# Food Saver type bags and rolls



## prairiegirl (Nov 2, 2004)

I thought there was a thread or two sharing likes and dislikes of the different vacuum sealer bags and rolls. Also, best place to purchase.
I can't find any of that now and maybe I read it somewhere else.

Anyway..........
For the last few years we've purchased rolls from Menards. It was an off brand, but worked well for us. The price was great. We went looking for more and were told this brand was discontinued. 

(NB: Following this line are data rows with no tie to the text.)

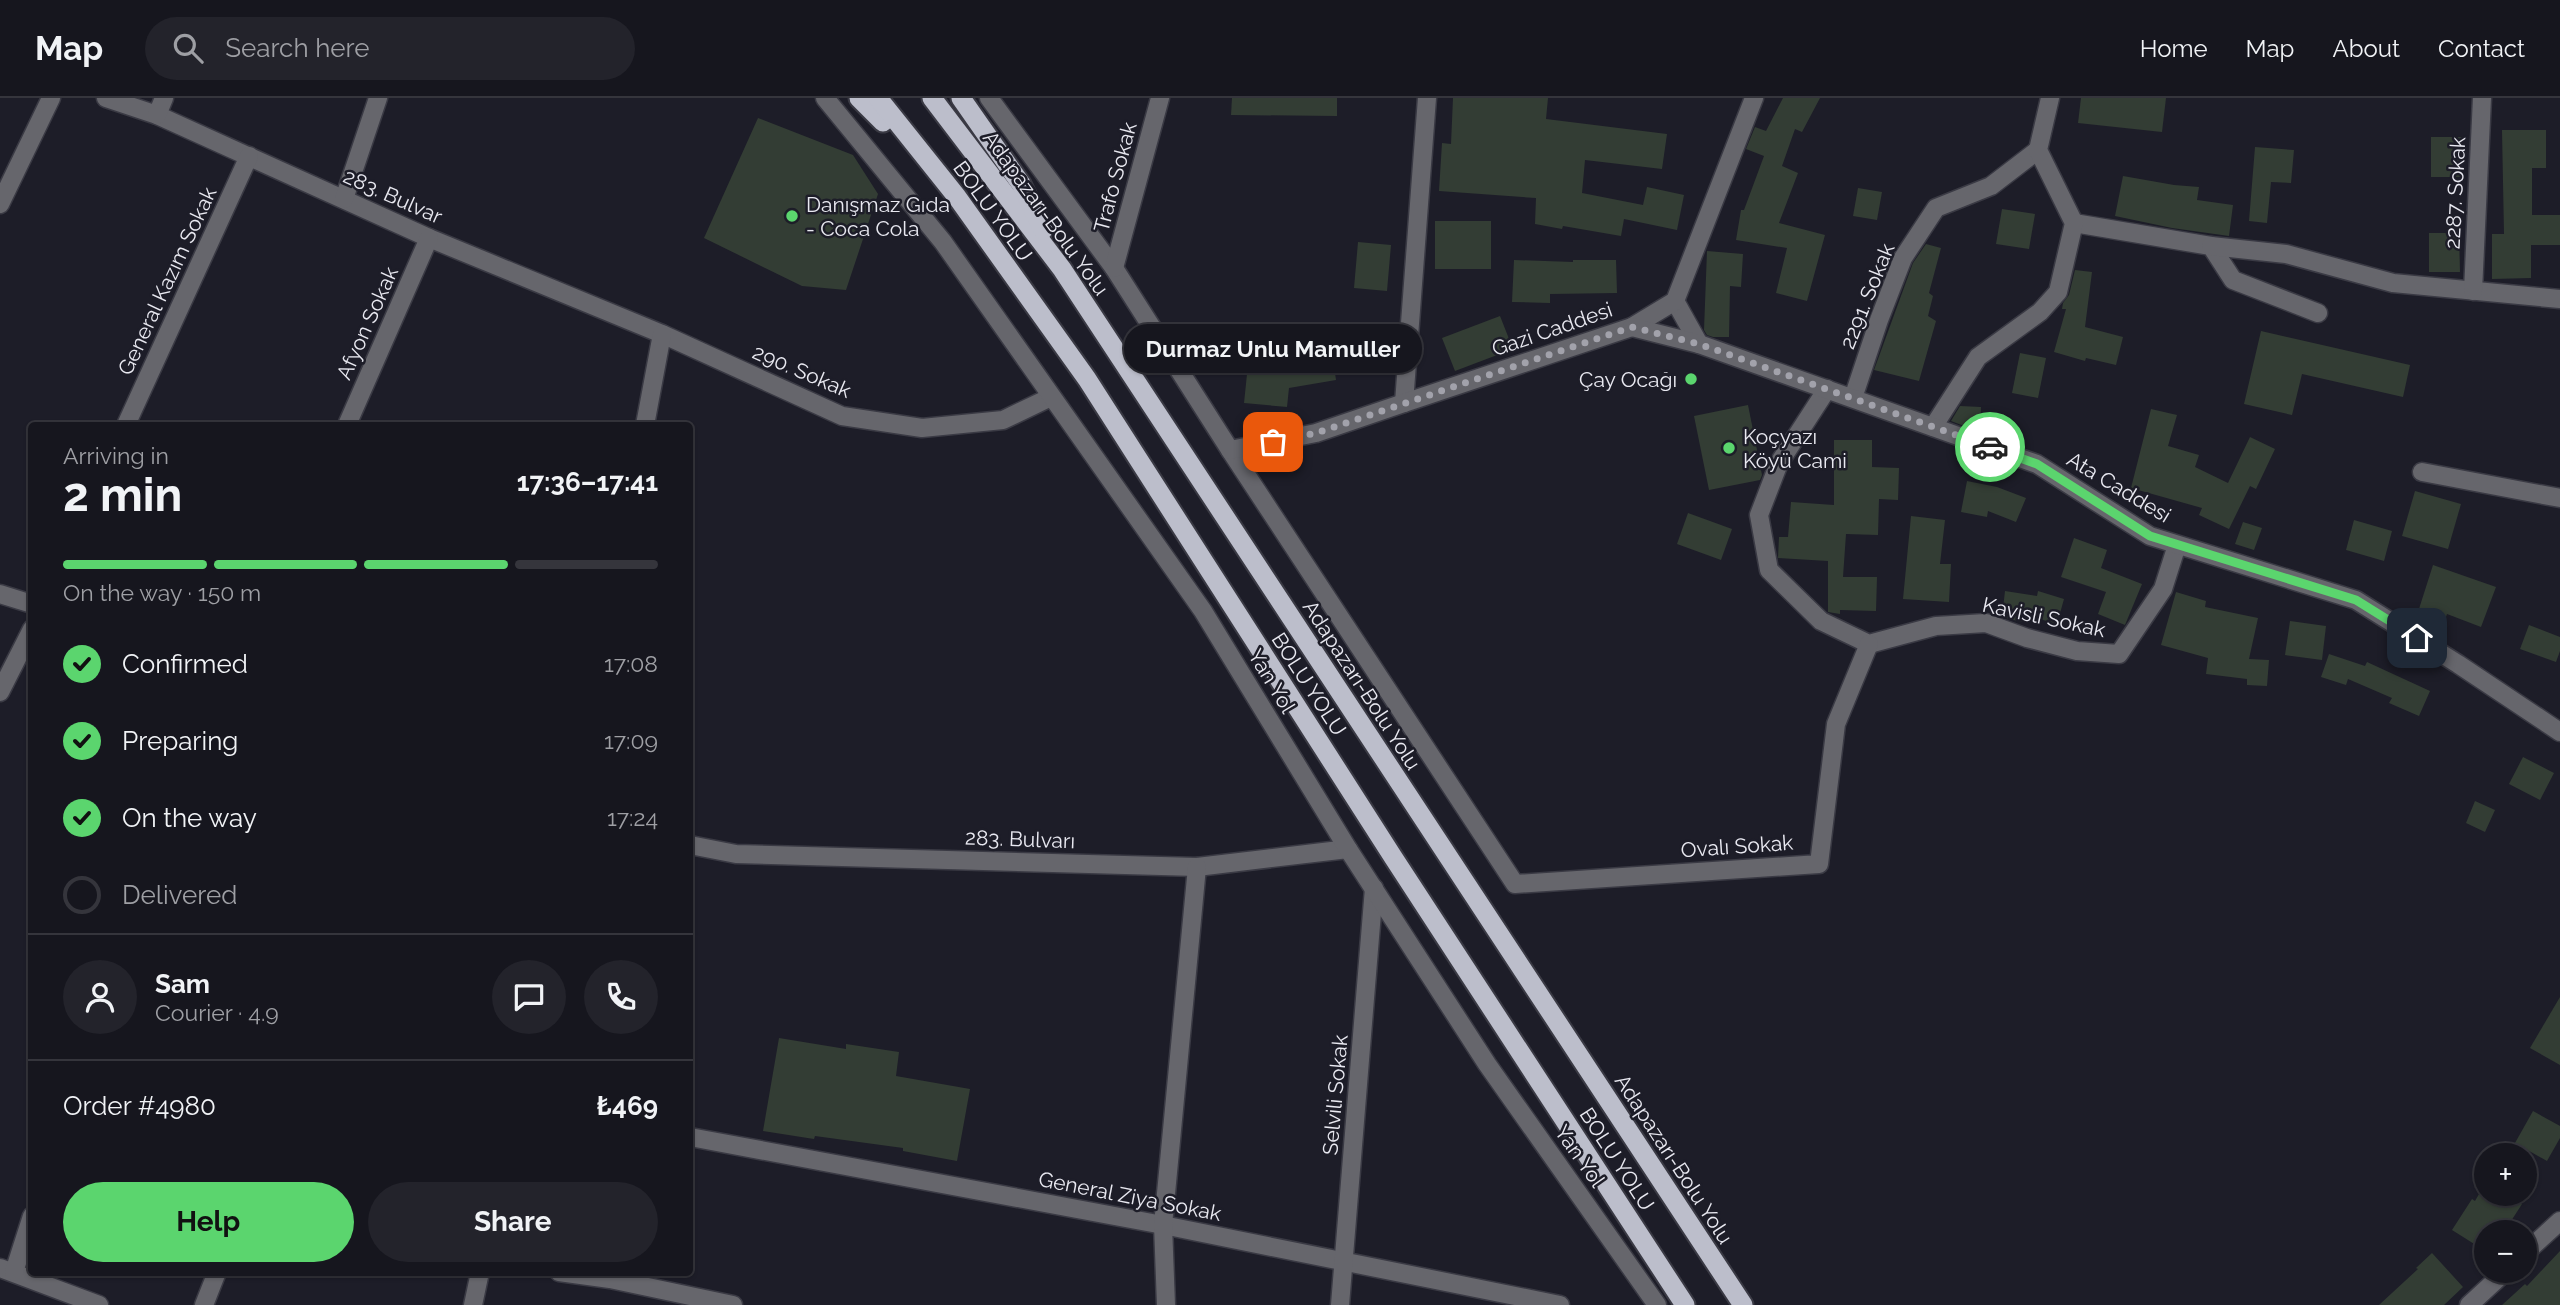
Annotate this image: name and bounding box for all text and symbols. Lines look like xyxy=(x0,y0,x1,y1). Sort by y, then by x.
search box xyxy=(145,17,635,80)
text: Map xyxy=(35,29,103,68)
icon: search xyxy=(169,29,207,67)
text: Search here xyxy=(225,33,370,63)
text: Home xyxy=(2140,34,2208,63)
text: Map xyxy=(2246,34,2294,63)
text: About xyxy=(2332,34,2400,63)
text: Contact xyxy=(2438,34,2525,63)
street label: Trafo Sokak xyxy=(1088,119,1142,235)
street label: Adapazarı-Bolu Yolu xyxy=(978,126,1114,300)
street label: 2287. Sokak xyxy=(2440,136,2470,250)
street label: BOLU YOLU xyxy=(948,156,1038,266)
street label: 283. Bulvar xyxy=(340,163,447,229)
street label: General Kazım Sokak xyxy=(112,183,222,379)
place label: Danışmaz Gıda - Coca Cola xyxy=(806,192,950,241)
marker: Danışmaz Gıda - Coca Cola xyxy=(784,208,800,224)
street label: 2291. Sokak xyxy=(1835,240,1899,352)
street label: Afyon Sokak xyxy=(331,263,403,383)
street label: Gazi Caddesi xyxy=(1488,297,1616,361)
callout: Durmaz Unlu Mamuller xyxy=(1124,323,1422,372)
text: Durmaz Unlu Mamuller xyxy=(1146,335,1400,362)
street label: 290. Sokak xyxy=(749,339,855,403)
place label: Çay Ocağı xyxy=(1579,367,1677,392)
marker: Çay Ocağı xyxy=(1683,371,1699,387)
pin xyxy=(1243,412,1303,472)
courier xyxy=(1955,412,2025,482)
icon: bag xyxy=(1254,423,1292,461)
place label: Koçyazı Köyü Cami xyxy=(1743,424,1847,473)
icon: car xyxy=(1971,428,2009,466)
marker: Koçyazı Köyü Cami xyxy=(1721,440,1737,456)
text: Arriving in xyxy=(63,442,169,469)
street label: Ata Caddesi xyxy=(2063,446,2175,528)
text: 17:36–17:41 xyxy=(517,467,658,497)
text: 2 min xyxy=(63,468,182,522)
text: On the way · 150 m xyxy=(63,579,261,606)
street label: Kavisli Sokak xyxy=(1980,592,2108,642)
street label: Adapazarı-Bolu Yolu xyxy=(1298,596,1426,774)
pin xyxy=(2387,608,2447,668)
icon: home xyxy=(2398,619,2436,657)
street label: BOLU YOLU xyxy=(1266,628,1352,740)
icon: check xyxy=(63,645,101,683)
street label: Yan Yol xyxy=(1243,645,1301,718)
text: Confirmed xyxy=(122,649,248,679)
text: 17:08 xyxy=(604,650,658,677)
icon: check xyxy=(63,722,101,760)
text: Preparing xyxy=(122,726,238,756)
text: 17:09 xyxy=(604,727,658,754)
icon: check xyxy=(63,799,101,837)
text: On the way xyxy=(122,803,257,833)
text: 17:24 xyxy=(607,804,658,831)
street label: 283. Bulvarı xyxy=(965,825,1075,853)
street label: Ovalı Sokak xyxy=(1680,830,1794,862)
text: Delivered xyxy=(122,880,237,910)
button: person xyxy=(63,960,137,1034)
button: chat xyxy=(492,960,566,1034)
button: phone xyxy=(584,960,658,1034)
text: Sam xyxy=(155,969,210,999)
text: Courier · 4.9 xyxy=(155,999,279,1026)
street label: Selvili Sokak xyxy=(1317,1034,1353,1156)
street label: Adapazarı-Bolu Yolu xyxy=(1610,1070,1738,1248)
text: Order #4980 xyxy=(63,1091,216,1121)
text: ₺469 xyxy=(597,1091,658,1121)
street label: BOLU YOLU xyxy=(1574,1103,1660,1215)
street label: Yan Yol xyxy=(1550,1120,1610,1192)
map controls xyxy=(2474,1143,2537,1283)
button: + xyxy=(2474,1143,2537,1206)
street label: General Ziya Sokak xyxy=(1036,1166,1224,1226)
button: Help xyxy=(63,1182,354,1262)
button: Share xyxy=(368,1182,658,1262)
button: − xyxy=(2474,1220,2537,1283)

Please share what brand bags and rolls you are using and where you purchased them.

Thanks so much~
prairiegirl


----------



## Homesteader (Jul 13, 2002)

I shop here, the bags are great quality and work fine in my Foodsaver. It's an ebay seller. Here's a link to their store:

http://stores.ebay.com/FoodVacBags?_trksid=p2047675.l2563


----------



## kkbinco (Jun 11, 2010)

Here are some other sites.

http://www.vacmesh.com/Fast_Packs.html
http://www.vacuumsealersunlimited.com/About_Us.html


----------



## po boy (Jul 12, 2010)

Try http://www.thesweetattack.com/catalog/item/2380629/6546172.htm


----------



## Osiris (Jun 9, 2010)

Very cool bag links folks! Thank you SOOOO much! Been looking for a source for bags outside foodsaver. I looked at Uline 
http://www.uline.com/BL_5563/Vacuum-Bags?keywords=food grade bags

They do have food grade vacuum bags. But I haven't tried them.


----------



## praieri winds (Apr 16, 2010)

I wait until I get e--mail from Foodsaver they are having a sale buy one get one and shipping is free stock up then rolls cost about $6.00 that way


----------



## Speckledpup (Dec 3, 2004)

Sweet attack fan here


----------